- Directed by: Theodore Collatos; Carolina Monnerat;
- Produced by: Theodore Collatos; Josh Crane; Matt Grady; Carolina Monnerat;
- Starring: Luana Muniz
- Cinematography: Theodore Collatos
- Edited by: Theodore Collatos; Matt Grady;
- Music by: Michael Leonhart
- Production companies: Brokenhorse Productions; Factory 25;
- Release date: 2019;
- Running time: 73 minutes
- Country: Brazil
- Language: Portuguese

= Queen of Lapa =

Queen of Lapa is a 2019 documentary film directed by Theodore Collatos and Carolina Monnerat which profiles Luana Muniz, a Brazilian Brazilian transgender activist and cabaret performer. In 2002, Muniz founded the Associação dos Profissionais do Sexo do Gênero Travesti, Transexuais e Transformistas do Rio de Janeiro (Association of Travesti, Transexual, and Transvestite Sex Professionals of Rio de Janeiro) to fight for greater rights for Rio's sex workers. The documentary uses Direct Cinema style to depict the lives of a small community of trans sex workers in Rio de Janeiro's Lapa neighborhood.

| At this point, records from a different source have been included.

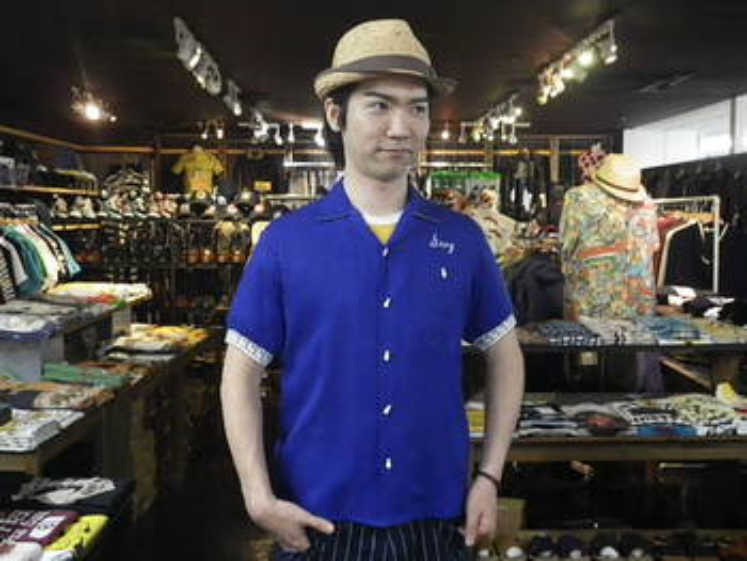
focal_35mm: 42
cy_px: 280
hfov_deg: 44.8
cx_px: 374
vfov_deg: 34.4
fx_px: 907
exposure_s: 1/40
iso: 800
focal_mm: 7.5
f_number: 4.2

The film premiered internationally at the Sheffield DocFest on June 7, 2019 and was included in Göteborg Film Festival "Focus on Brazil" January, 2020. It's distributed by Factory 25 and was release theatrically in 2020-2021.

Queen of Lapa is described as "recalling trailblazing documentaries, inviting and jubilant" and "a triumph of documentary filmmaking"  and an "essential look into the camaraderie and struggles."

== Background ==
Co-director Carolina Monnerat grew up on the block where Luana Muniz's house operated. Collatos, co-director, and Monnerat initially discussed filming with Muniz in 2010 after befriending her. The couple then spent six years attempting to raise funding for the documentary to no avail. The two returned and shot the film six years later when Monnerat's work as a professional dancer brought her and Collatos back to Rio.

== Style ==
Collatos, as cinematographer and editor, and Monnerat, as sound recordist and producer, chose not to script the documentary. Rather than directly interviewing the subjects, they allowed the individuals being recorded to share aspects of their life when they were ready to open up. Influenced by Direct Cinema and Cinema Verite, with original music by Michael Leonhart, over the course of the documentary, the sex workers at Muniz House talk about subjects like the dangers they face doing their work, gender-affirming care and their religious faith. In describing his creative choices, Collatos comments, "It’s intrusive to ask a question. Do you talk or do you listen? You’re going to get more truth if you listen." The documentary ends with an acknowledgment of Luana, who died in 2017.

== Reception ==
=== Awards ===
- NewFest New York's LGBT Film Festival: Best Documentary Feature 2019.
- Sidewalk Film Festival: Best SHOUT Feature 2019.
- Rhode Island International Film Festival 2019: Alternative Spirit Award (Documentary) First Prize.